Sepultar para sempre uma beleza como Sete Quedas é violência que só uma ditadura pode impor. Mas Itaipu tem corrido atrás do prejuízo que causou investindo pesadamente em meio ambiente. Para se ter uma idéia, ela já plantou 20 milhões de árvores. A revitalização do Rio São Francisco, para a transposição, tem a magérrima previsão de produzir 200 mil mudas por ano. Isso é tão pouco que uma ONG de tamanho médio consegue produzir. Se for no ritmo previsto, a transposição conseguirá apenas em um século chegar ao número de árvores plantadas por Itaipu. Mas isso está longe de ser tudo o que a hidrelétrica investe em meio ambiente. A história inteira não cabe aqui no espaço final desta coluna.

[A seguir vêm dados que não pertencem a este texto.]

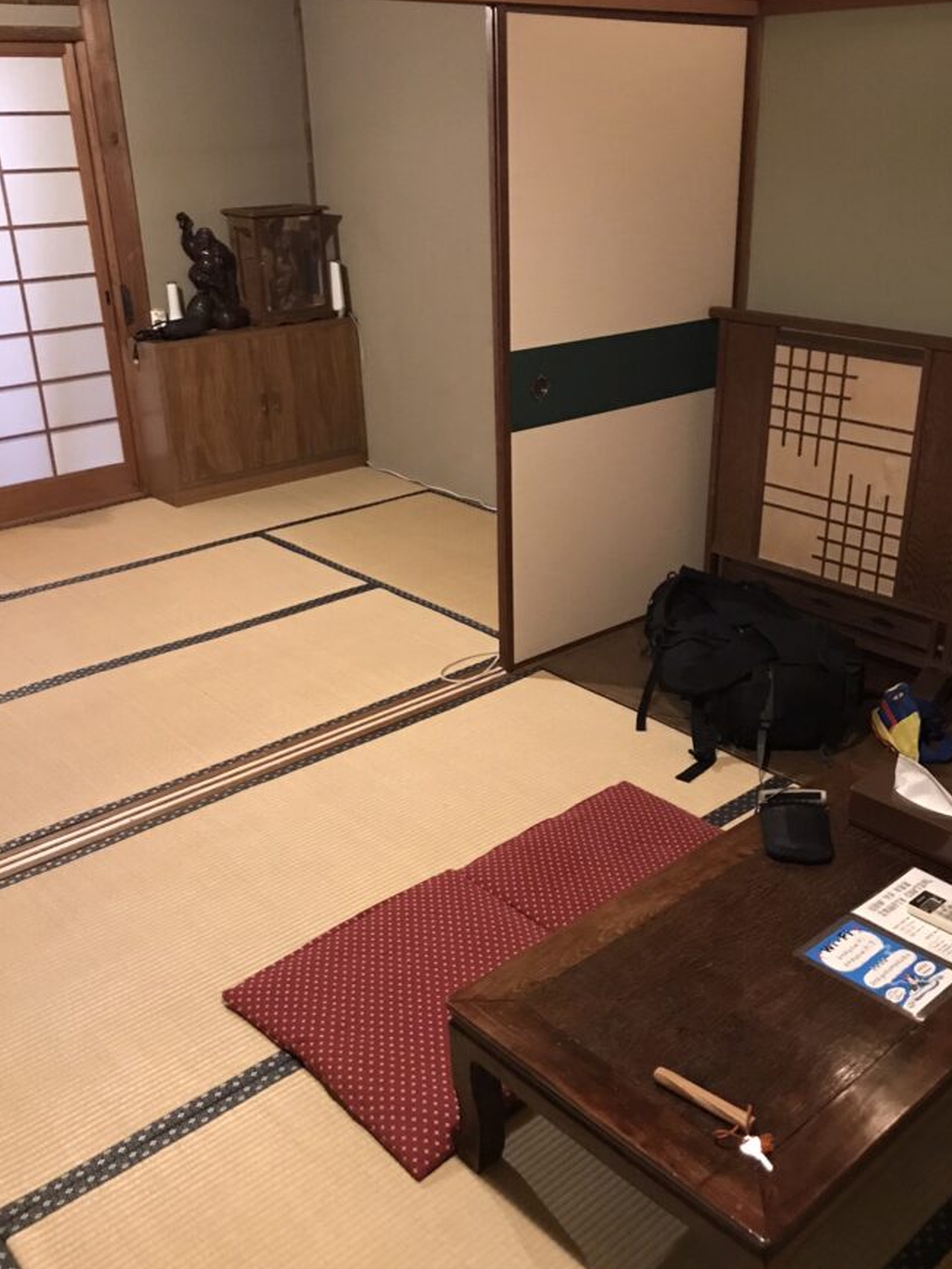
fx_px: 1210
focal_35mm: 33
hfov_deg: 42.9
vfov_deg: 55.3
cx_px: 526
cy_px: 656
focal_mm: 3.99
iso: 100
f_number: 1.8
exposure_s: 1/5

Itaipu está instalando este aumento de capacidade, mesmo num momento em que está com excesso de produção e, principalmente, excesso de água. O generoso Rio Paraná ficou ainda mais farto nas últimas semanas de chuvas intensas em todo o Brasil. Está cinco metros acima do nível e isso faz com que a represa tenha que abrir as comportas para se desfazer de 11 mil metros cúbicos por segundo, o que é dez vezes mais que a média de vazão das Cataratas do Iguaçu.

Com o país voltando a crescer no ano passado, o consumo da energia da hidrelétrica cresceu 8%, mas ainda não chegou aos níveis do ano 2000, quando produziu 93,4 milhões de megawatts, ou bilhões de quilowatts: o recorde mundial de produção de energia numa mesma hidrelétrica.